TASK STATEMENT ->
Repeat the records exactly, minus the pictures.

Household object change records
^^^^^^^^^^^^^^^^

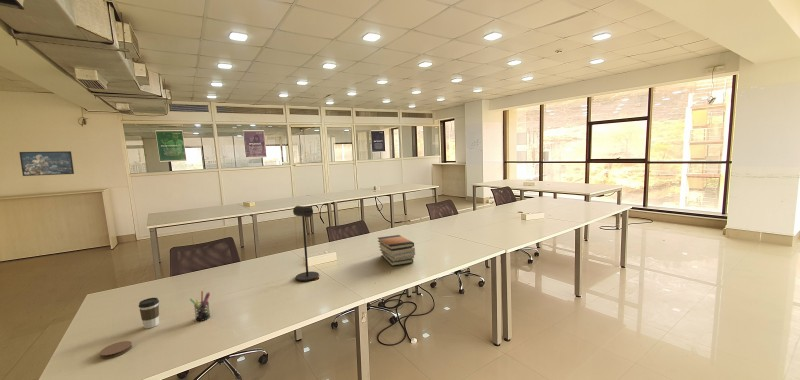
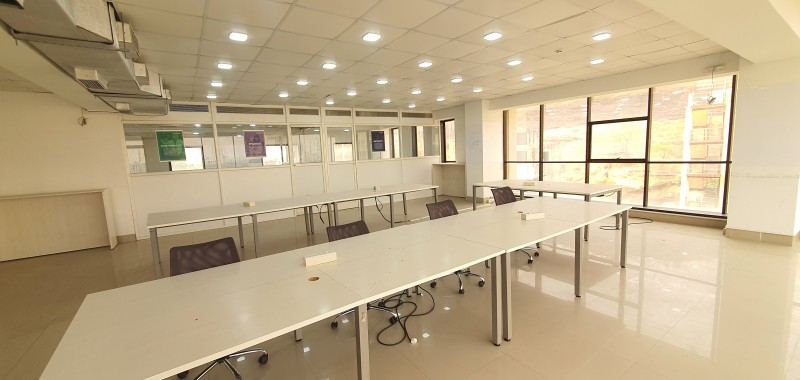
- pen holder [189,290,211,322]
- book stack [377,234,416,267]
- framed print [18,150,75,177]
- desk lamp [292,205,320,282]
- coaster [98,340,133,359]
- coffee cup [138,297,160,329]
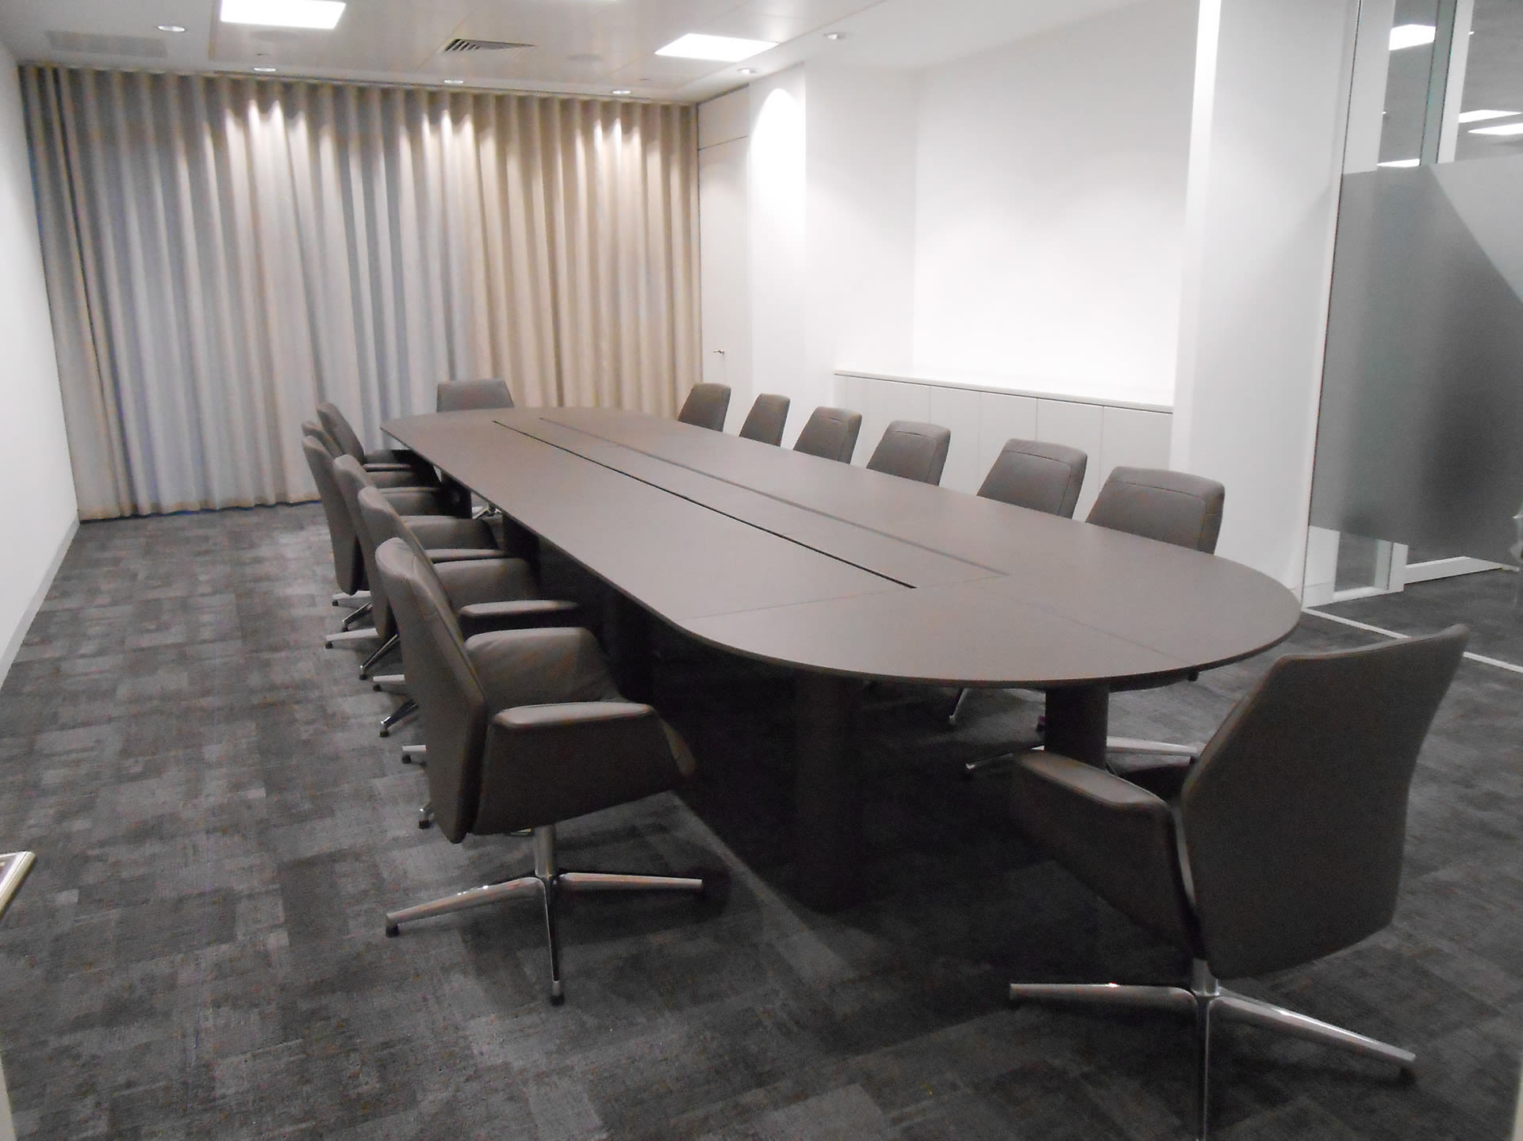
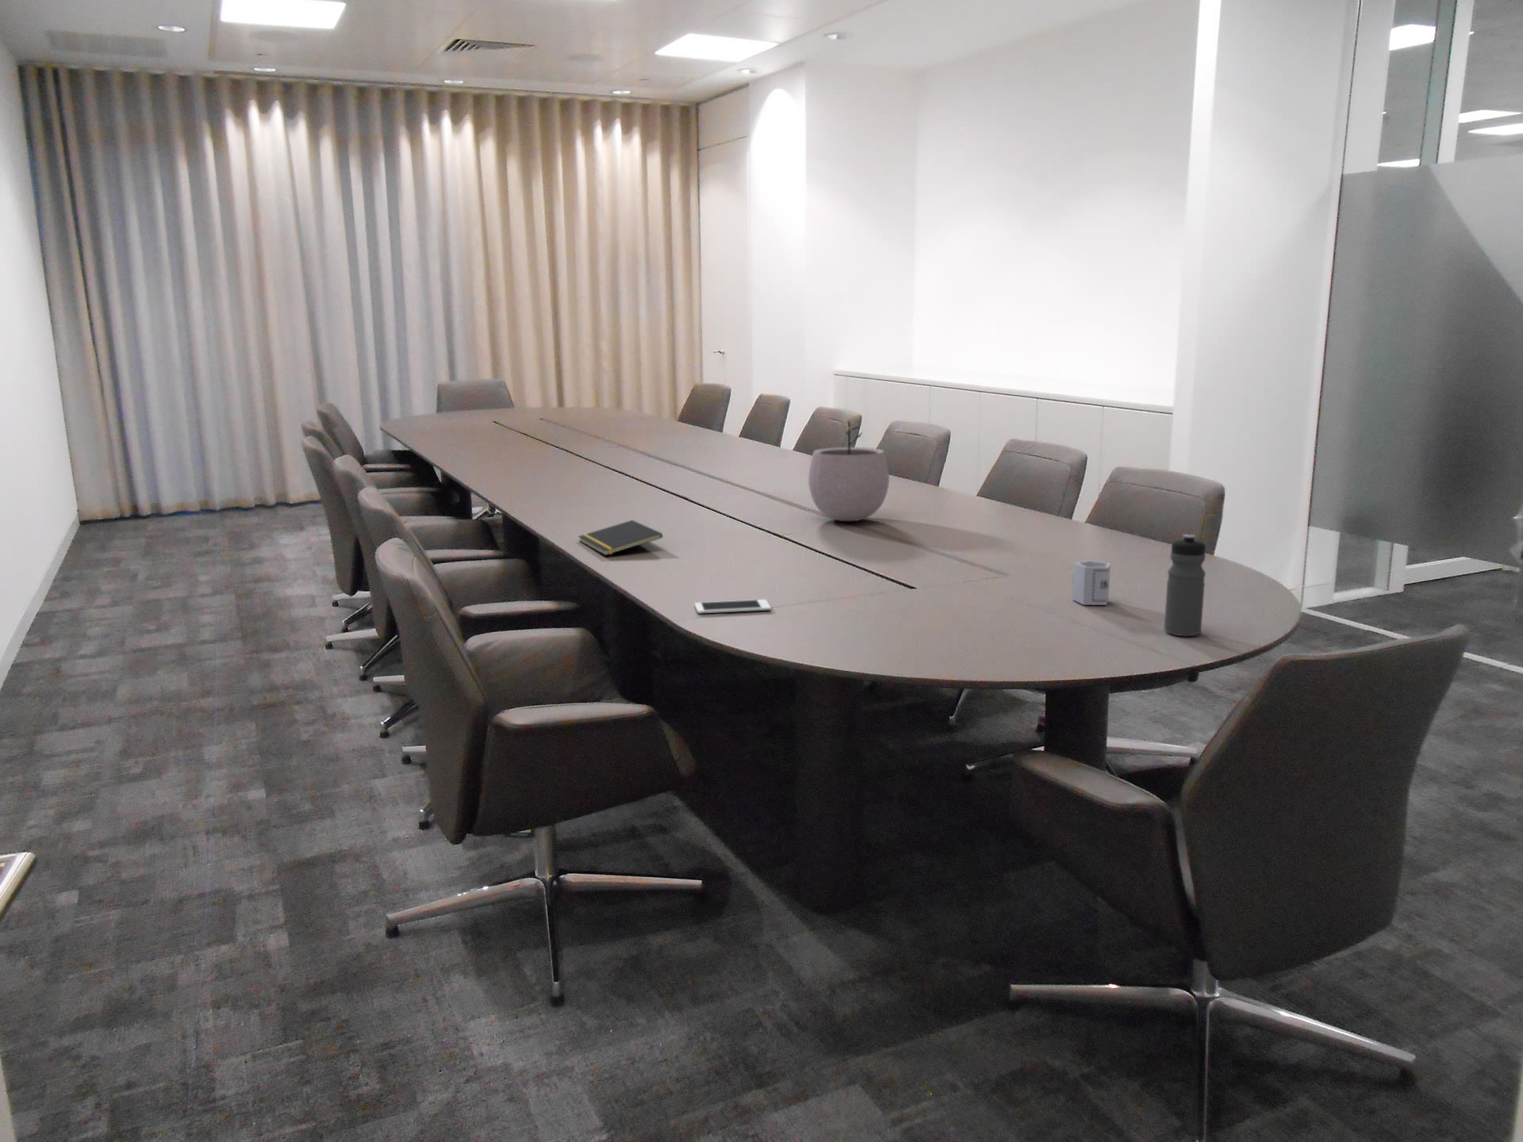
+ water bottle [1163,534,1206,637]
+ plant pot [807,420,890,522]
+ notepad [578,519,664,555]
+ cup [1071,560,1112,606]
+ cell phone [694,599,772,614]
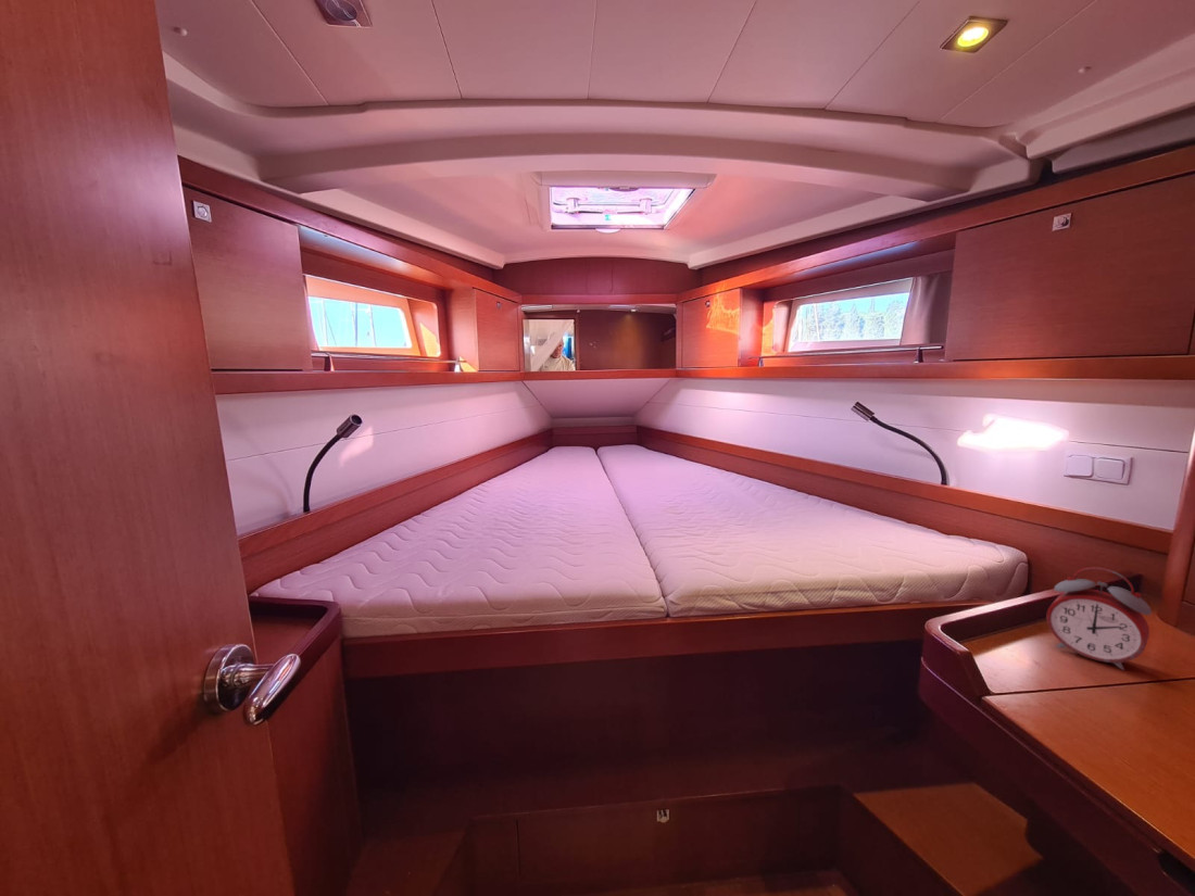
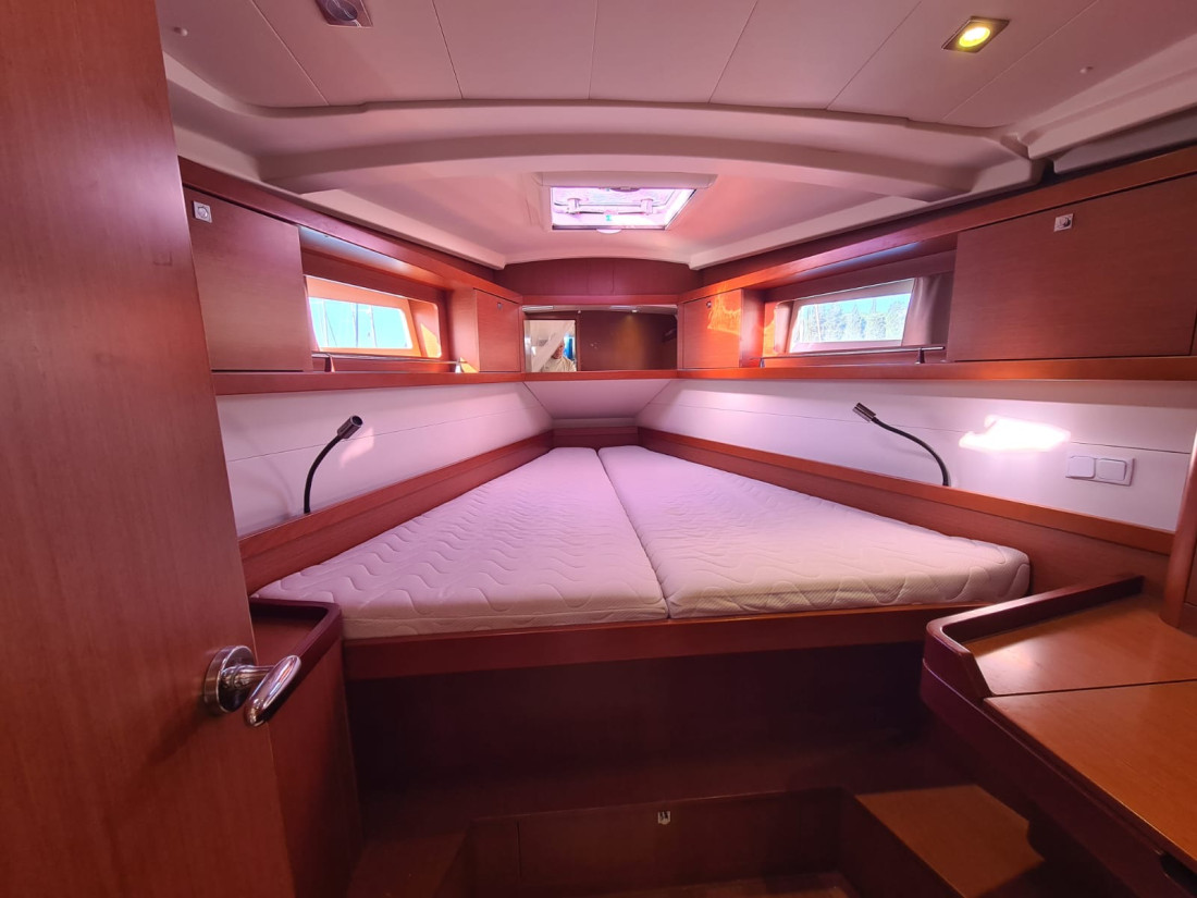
- alarm clock [1045,566,1153,671]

^^^^^^^^^^^^^^^^

EXERCISE ANSWER ->
- pen holder [189,290,211,322]
- book stack [377,234,416,267]
- framed print [18,150,75,177]
- desk lamp [292,205,320,282]
- coaster [98,340,133,359]
- coffee cup [138,297,160,329]
+ water bottle [1163,534,1206,637]
+ plant pot [807,420,890,522]
+ notepad [578,519,664,555]
+ cup [1071,560,1112,606]
+ cell phone [694,599,772,614]
- alarm clock [1045,566,1153,671]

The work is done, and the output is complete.